● **Data section**
+===+

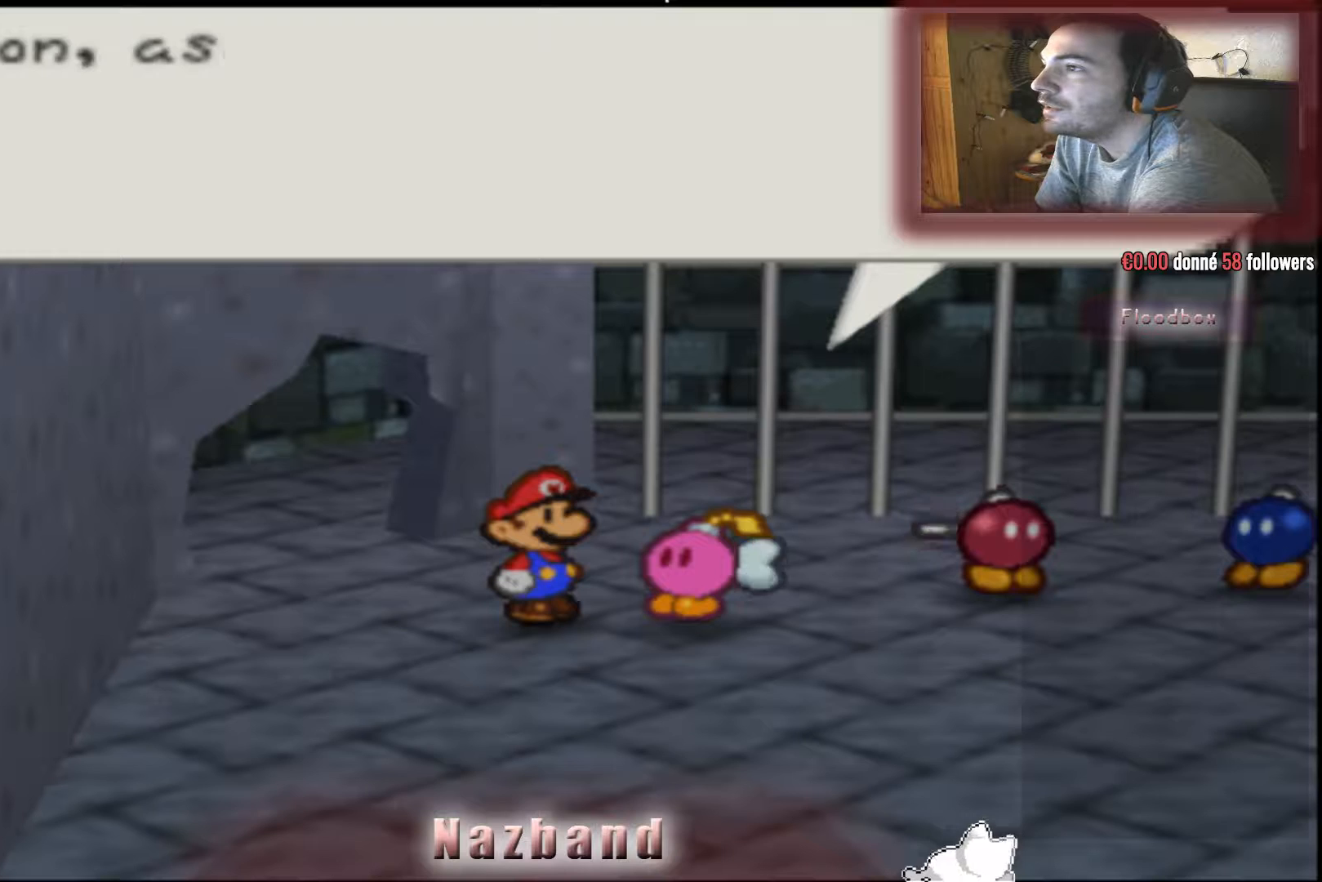
{"buttons": [], "left_stick": "center", "right_stick": "center", "events": [[33, "left_stick", "center"], [233, "CROSS", "down"], [400, "CROSS", "up"]]}
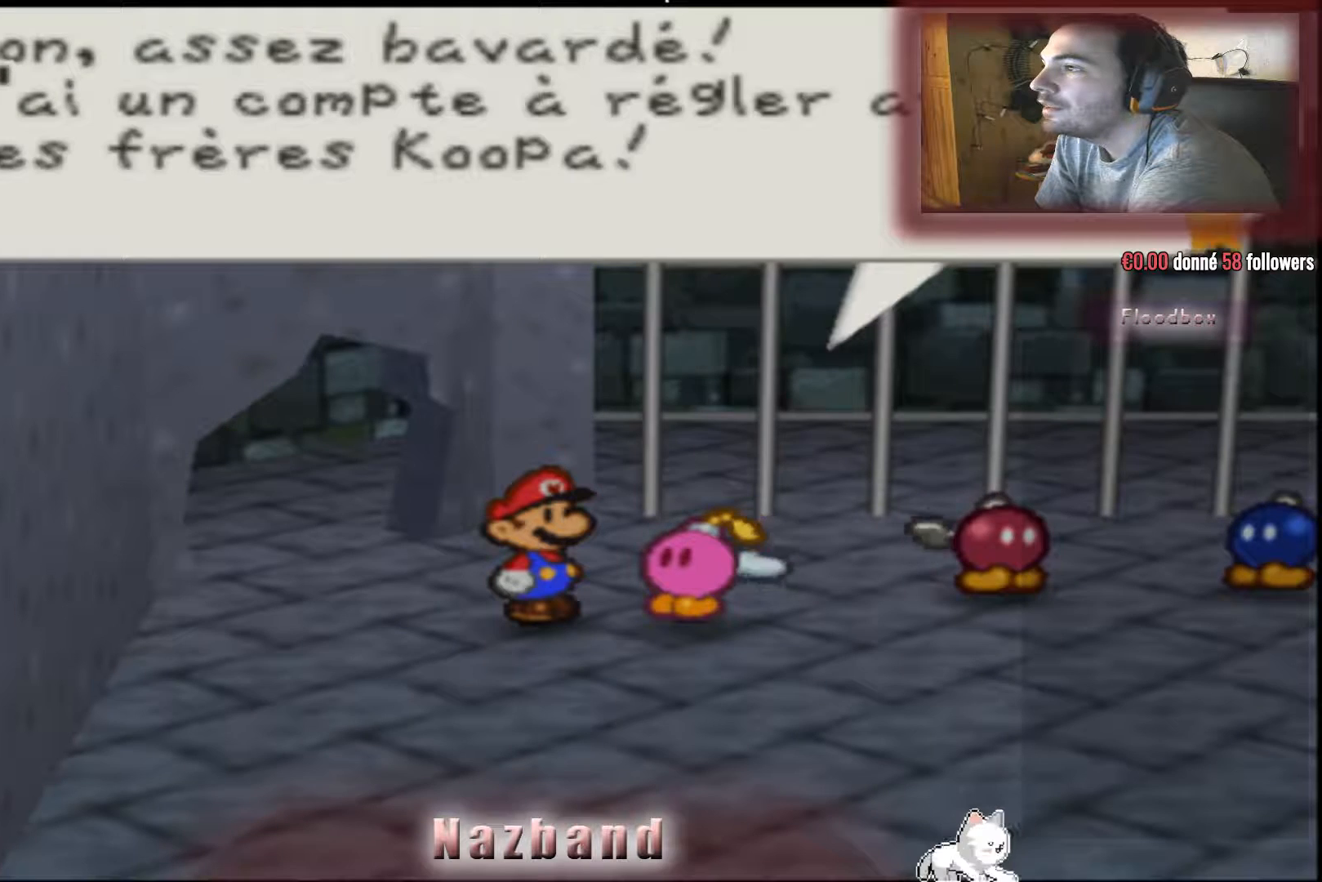
{"buttons": [], "left_stick": "center", "right_stick": "center", "events": []}
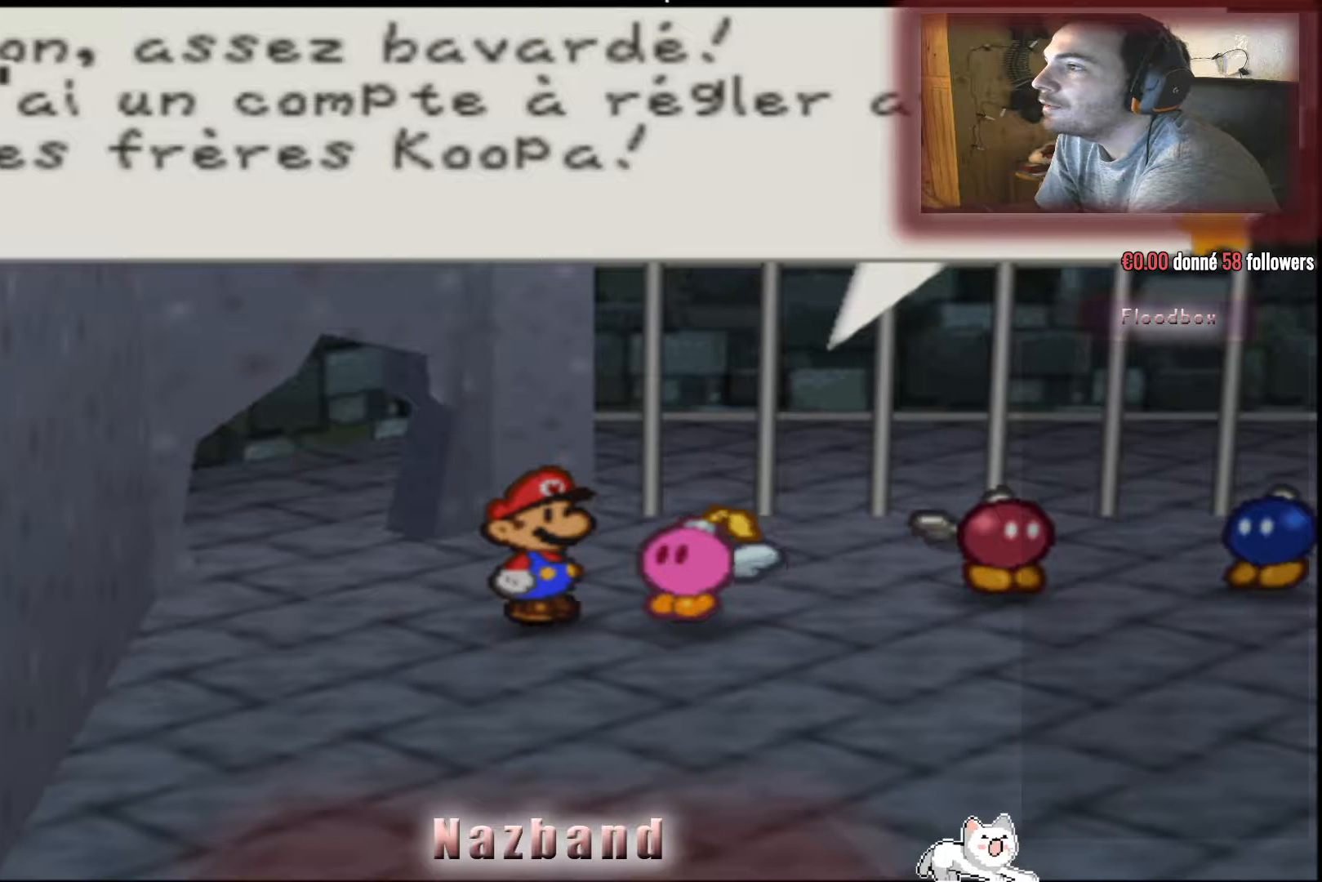
{"buttons": [], "left_stick": "center", "right_stick": "center", "events": []}
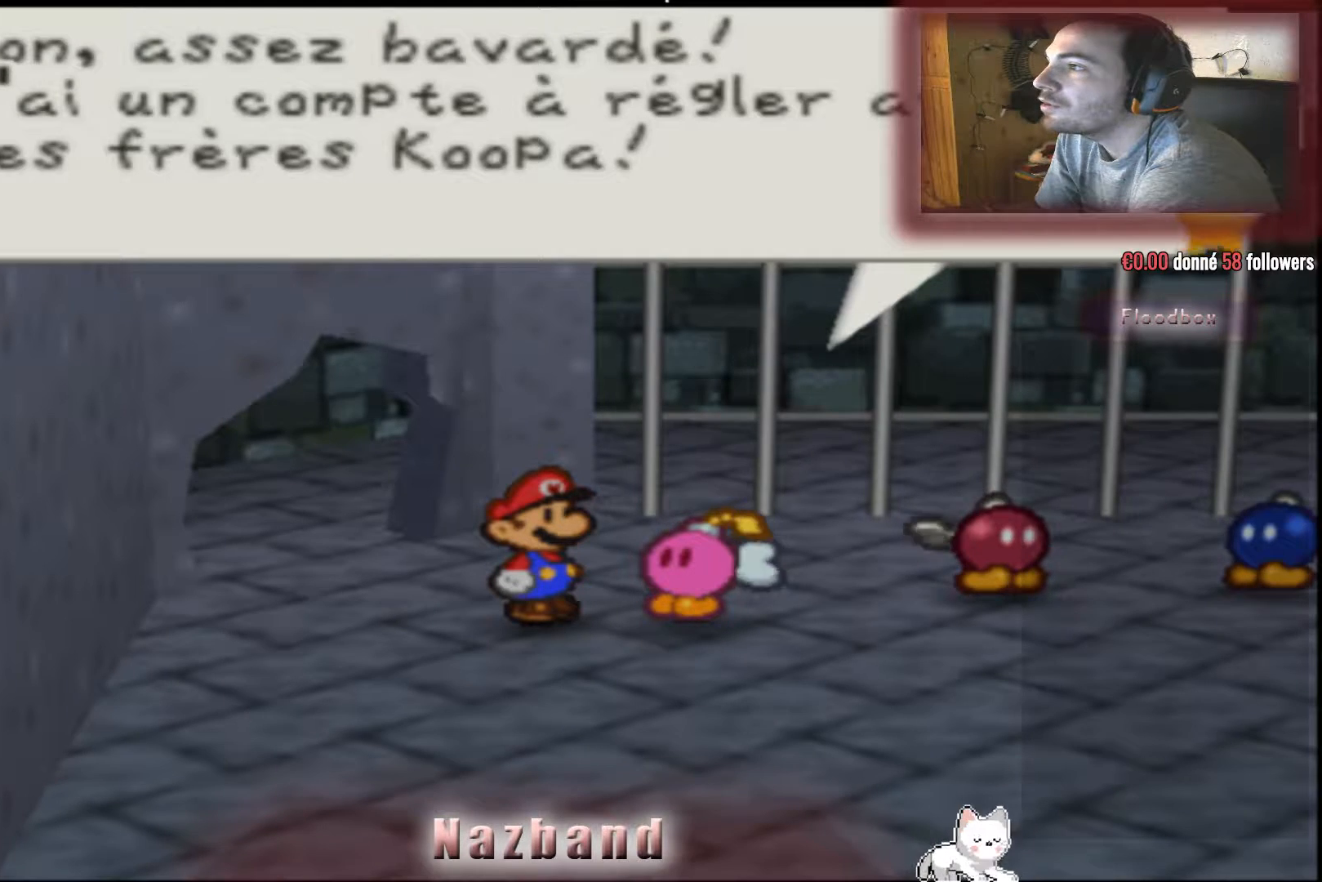
{"buttons": [], "left_stick": "right", "right_stick": "center", "events": [[100, "CROSS", "down"], [234, "CROSS", "up"], [234, "left_stick", "right"]]}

+===+

Output the data exactly, pictures omitted.

● **Your solution**
{"buttons": [], "left_stick": "center", "right_stick": "center", "events": [[33, "left_stick", "center"], [233, "CROSS", "down"], [400, "CROSS", "up"]]}
{"buttons": [], "left_stick": "center", "right_stick": "center", "events": []}
{"buttons": [], "left_stick": "center", "right_stick": "center", "events": []}
{"buttons": [], "left_stick": "right", "right_stick": "center", "events": [[100, "CROSS", "down"], [234, "CROSS", "up"], [234, "left_stick", "right"]]}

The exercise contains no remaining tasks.